It doesn’t take much to figure out that Luke Smith is more than just a casual runner. He is always amongst the top finishers in his regular category in quite a few different races. Locally, he has had a difficult time in finding enough challenging competition in that category but he still goes out and is usually the top competitor.
Smith is officially a Special Olympic runner but that does not hold him back in any way. This summer he started looking for something a little more demanding to get some head to head racing.
He did more than just OK as he finished second in the Haida Gwaii Totem to Totem 10 km race out of the 42 entrants on July 20. At 41:44, he was not far behind the race winner, Brionne Lavoie of Tlell, who stopped the clock at 40:39.
As this was Smith’s first attempt at the 10 km distance, the result must be considered outstanding.
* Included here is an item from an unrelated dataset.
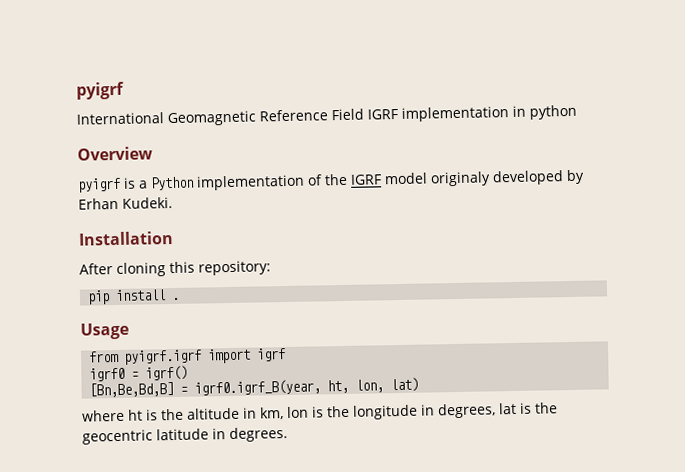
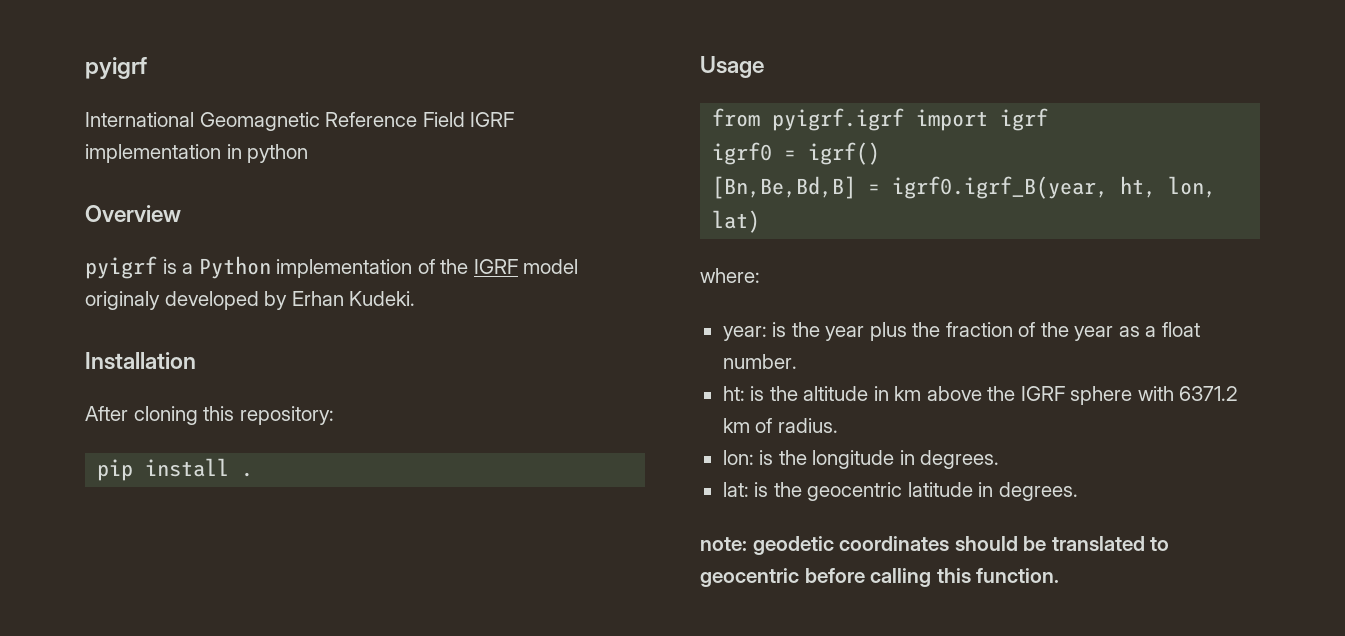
[82,406,309,422] where ht is the altitude in km, lon -> [700,268,760,283] [722,322,1200,341] [722,354,797,369] [722,386,1239,405] [722,418,838,433] [722,450,754,465] where: // year: is the year plus the fraction of the year as a float number. // ht: is the altitude in km above the IGRF sphere with 6371.2 km of radius. // lon:
[437,402,517,419] degrees, lat -> [920,450,1000,469] [722,482,749,497] degrees. // lat:
(288, 435) none -> [700,536,1170,555] [700,568,1060,587] // note: geodetic coordinates should be translated to geocentric before calling this function.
There was a bit of confusion with the race start and perhaps the pacing within the event was an element with which he has had little experience, so keeping close to the top group without using too much energy too early in the race was a new test for him.
In most of his Special Olympic races, he has had little competition, so running with the pack was a novel aspect of the race. The 10 Km distance was one of a variety of races run during the event which also had the half marathon and marathon.
The race featured some very competitive athletes and while the winning time for the men was not a course record, both the winner and both were ahead of last years winning time.
Other notable finishes from the local area included Jane Vetch of Telkwa who was sixth in the marathon and Joni Jones, also of Telkwa, who was fifth in the half marathon.
In total, there were close to 200 runners who headed to the races which were held in Skidegate on Haida Gwaii. The competitors came from all parts of Canada as well as Australia, Thailand the United Kingdom, Cuba, France and the United States.
As Smith gains experience in training and racing for longer distances we can only expect that he will become even more competitive.